◆ **Task item**: No line before the one containing "right eye: (428, 354)" is to be output; retype exactly that line and all lines that follow it to the end of the records.

Skeletal landmark data
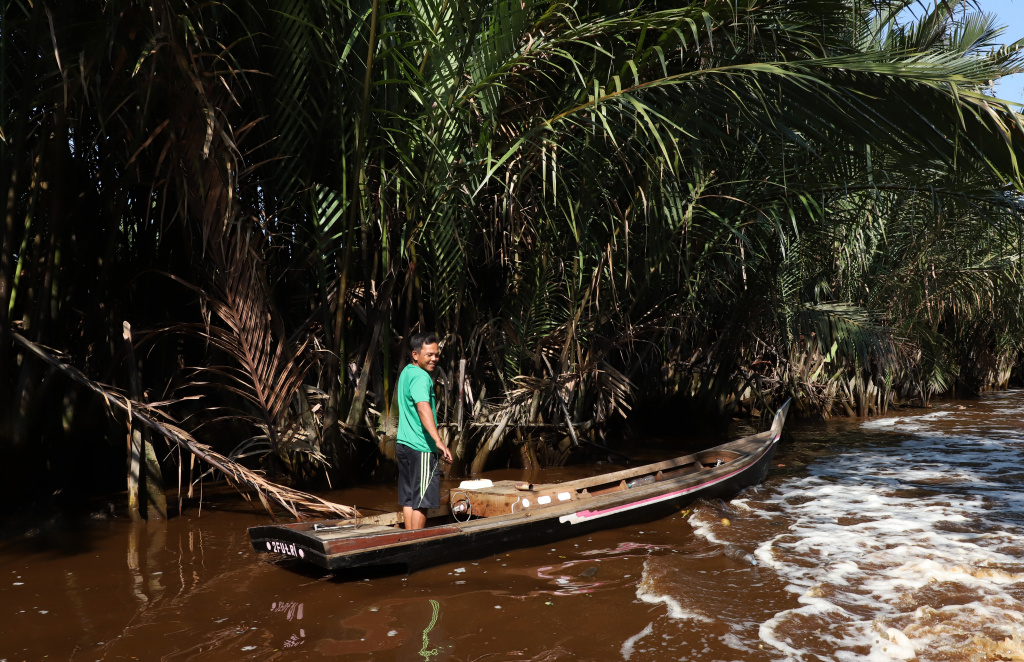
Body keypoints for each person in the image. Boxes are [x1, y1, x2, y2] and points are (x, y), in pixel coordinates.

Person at [396, 332, 453, 530]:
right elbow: (422, 407)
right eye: (428, 354)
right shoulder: (421, 378)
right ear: (415, 354)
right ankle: (414, 543)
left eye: (436, 354)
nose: (434, 359)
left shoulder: (406, 373)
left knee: (410, 498)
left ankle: (408, 541)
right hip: (421, 447)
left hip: (403, 445)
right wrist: (438, 441)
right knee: (422, 500)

◆ **Output**:
right eye: (428, 354)
right shoulder: (421, 378)
right ear: (415, 354)
right ankle: (414, 543)
left eye: (436, 354)
nose: (434, 359)
left shoulder: (406, 373)
left knee: (410, 498)
left ankle: (408, 541)
right hip: (421, 447)
left hip: (403, 445)
right wrist: (438, 441)
right knee: (422, 500)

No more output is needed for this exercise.